AI would improve the productivity of many jobs, eliminating millions of middle and low-level positions, but also creating millions more new positions of highly skilled, management and even the entry-level and low-skilled variety.
Contrary to the popular belief that Artificial Intelligence (AI) will cut physical jobs, a new report by Gartner on Wednesday said by 2020, AI will create 2.3 million jobs, while eliminating 1.8 million. The number of jobs affected by AI will vary by industry. Through 2019, healthcare, the public sector and education will see continuously growing job demand while manufacturing will be hit the hardest.
Starting in 2020, AI-related job creation will cross into positive territory, reaching two million net-new jobs in 2025, the report by the research and advisory company said.
"Many significant innovations in the past have been associated with a transition period of temporary job loss, followed by recovery, then business transformation and AI will likely follow this route," Svetlana Sicular, Research Vice President at Gartner, said in a statement.
AI would improve the productivity of many jobs, eliminating millions of middle and low-level positions, but also creating millions more new positions of highly skilled, management and even the entry-level and low-skilled variety. "Unfortunately, most calamitous warnings of job losses confuse AI with automation — that overshadows the greatest AI benefit — AI augmentation — a combination of human and AI, where both complement each other," Sicular added.
IT leaders should not only focus on the projected net increase of jobs. With each investment in AI-enabled technologies, they must take into consideration what jobs will be lost, what jobs will be created, and how it will transform how workers collaborate with others, make decisions and get work done, the report said.
Gartner also predicted AI's impact on the workplace. It said that by 2022, one in five workers engaged in mostly non-routine tasks will rely on AI to do a job.
"Using AI to auto-generate a weekly status report or pick the top five e-mails in your inbox does not have the same wow factor as, say, curing a disease would, which is why these near-term, practical uses go unnoticed," added Craig Roth, Research Vice President at Gartner.
"Companies are just beginning to seize the opportunity to improve non-routine work through AI by applying it to general purpose tools."

::::

* WHAT TO DO: For each statement, answer yes or no according to the article on AI and jobs, and quote the exact words of the article that decide it: 1. Through 2019, manufacturing will be hit the hardest. 2. By 2020, AI will eliminate more jobs than it creates. 3. By 2022, one in three workers engaged in mostly non-routine tasks will rely on AI to do a job.

(Excerpts from a dataset)
::::

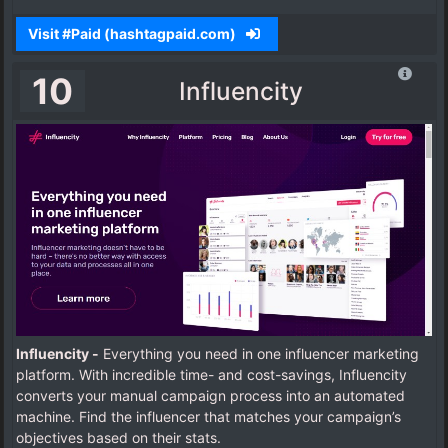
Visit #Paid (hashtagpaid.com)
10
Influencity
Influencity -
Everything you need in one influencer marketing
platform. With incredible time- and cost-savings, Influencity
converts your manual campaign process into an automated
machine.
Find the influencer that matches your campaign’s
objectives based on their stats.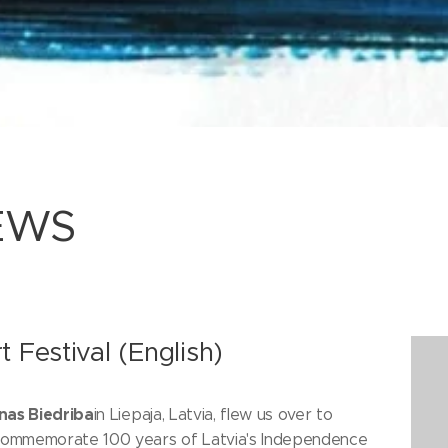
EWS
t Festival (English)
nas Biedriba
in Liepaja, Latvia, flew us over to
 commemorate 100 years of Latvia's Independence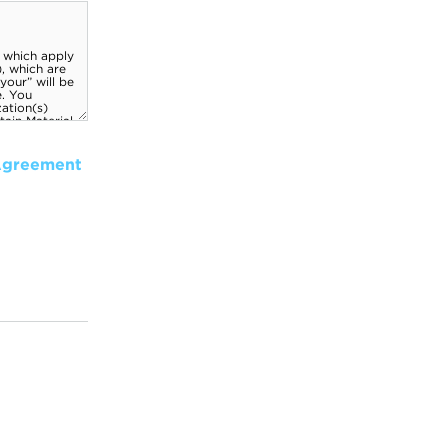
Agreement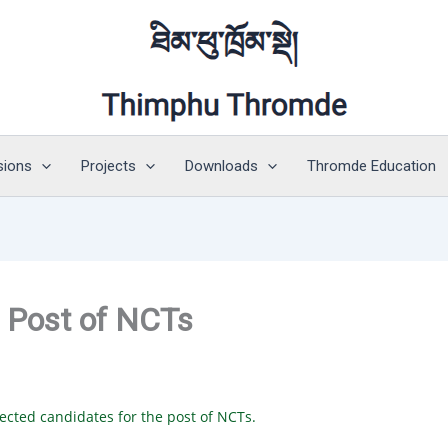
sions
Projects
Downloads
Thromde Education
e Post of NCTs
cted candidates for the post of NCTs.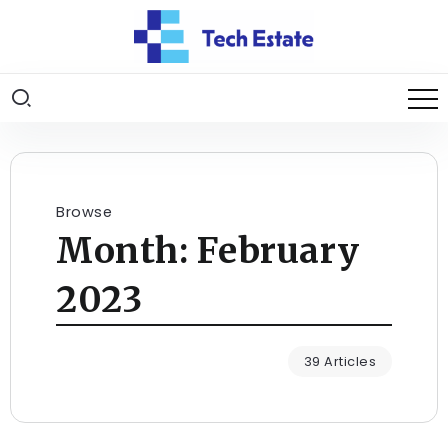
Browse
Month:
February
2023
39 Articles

::::

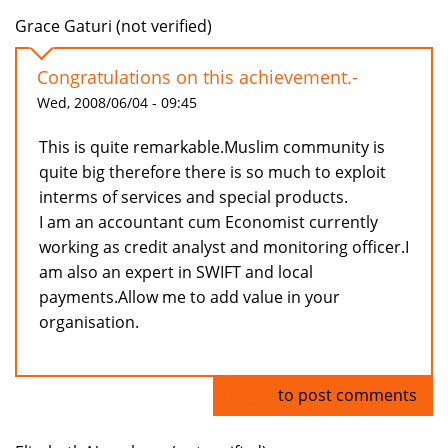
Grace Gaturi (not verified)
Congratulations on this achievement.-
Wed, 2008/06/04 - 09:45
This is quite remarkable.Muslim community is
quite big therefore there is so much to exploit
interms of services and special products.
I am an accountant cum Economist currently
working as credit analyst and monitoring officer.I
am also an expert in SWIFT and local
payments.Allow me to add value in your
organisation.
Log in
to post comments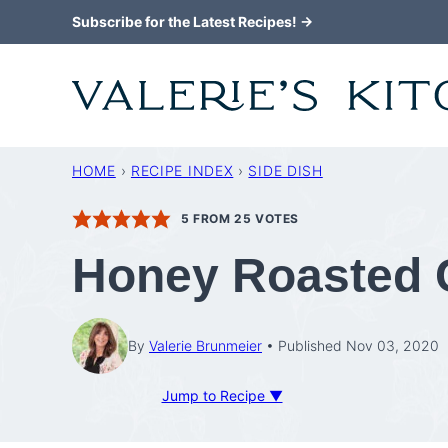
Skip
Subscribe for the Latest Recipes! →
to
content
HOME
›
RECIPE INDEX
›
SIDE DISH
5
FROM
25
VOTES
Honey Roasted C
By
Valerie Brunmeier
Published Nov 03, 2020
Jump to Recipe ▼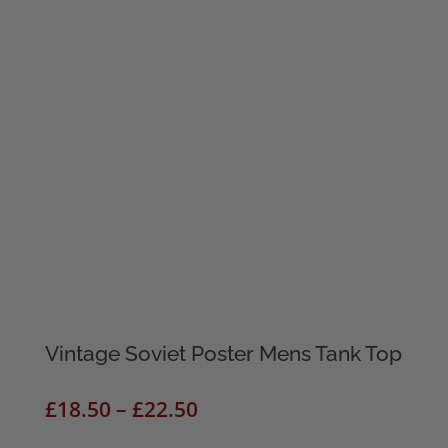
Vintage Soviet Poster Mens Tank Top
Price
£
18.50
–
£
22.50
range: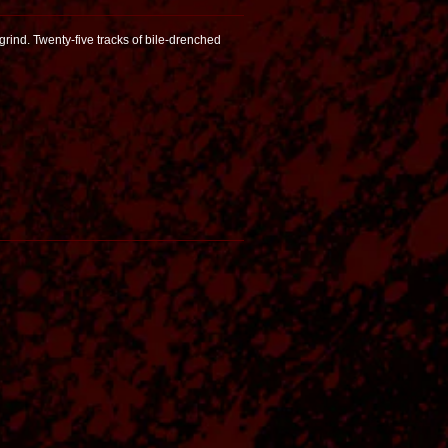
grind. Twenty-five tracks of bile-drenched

::::

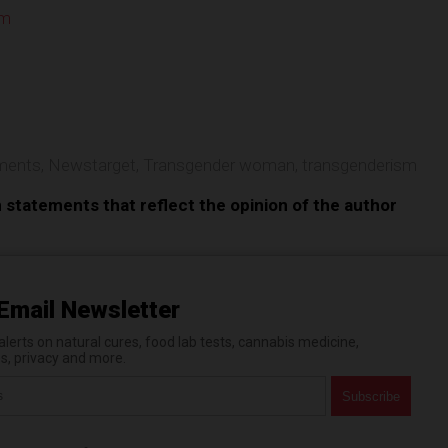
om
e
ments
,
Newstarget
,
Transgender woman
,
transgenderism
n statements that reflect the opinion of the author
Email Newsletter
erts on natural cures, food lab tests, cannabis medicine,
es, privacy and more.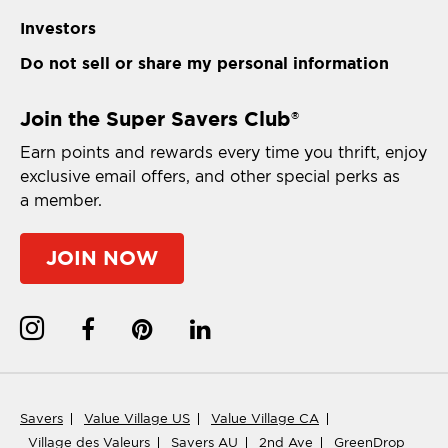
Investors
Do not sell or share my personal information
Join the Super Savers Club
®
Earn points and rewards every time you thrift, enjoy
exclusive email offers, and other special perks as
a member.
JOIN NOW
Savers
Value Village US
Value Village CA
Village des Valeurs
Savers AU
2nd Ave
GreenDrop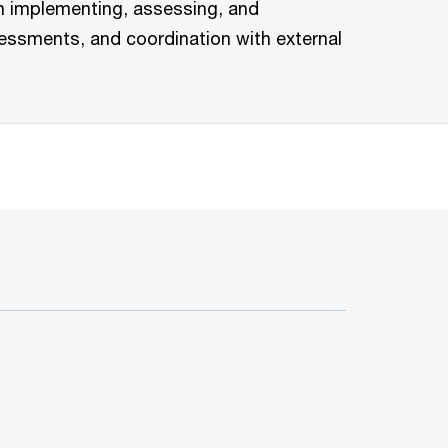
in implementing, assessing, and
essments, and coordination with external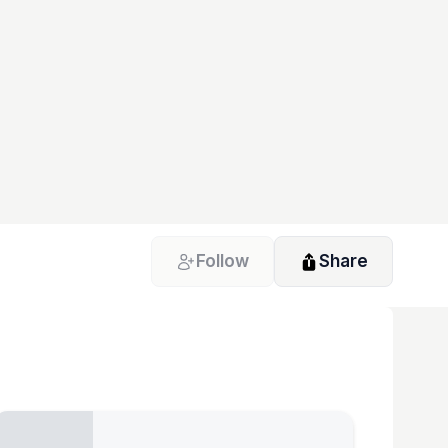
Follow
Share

::::

* EXERCISE OUTPUT:
1. Yes: "manufacturing will be hit the hardest"
2. No: "AI will create 2.3 million jobs, while eliminating 1.8 million"
3. No: "one in five workers engaged in mostly non-routine tasks will rely on AI to do a job"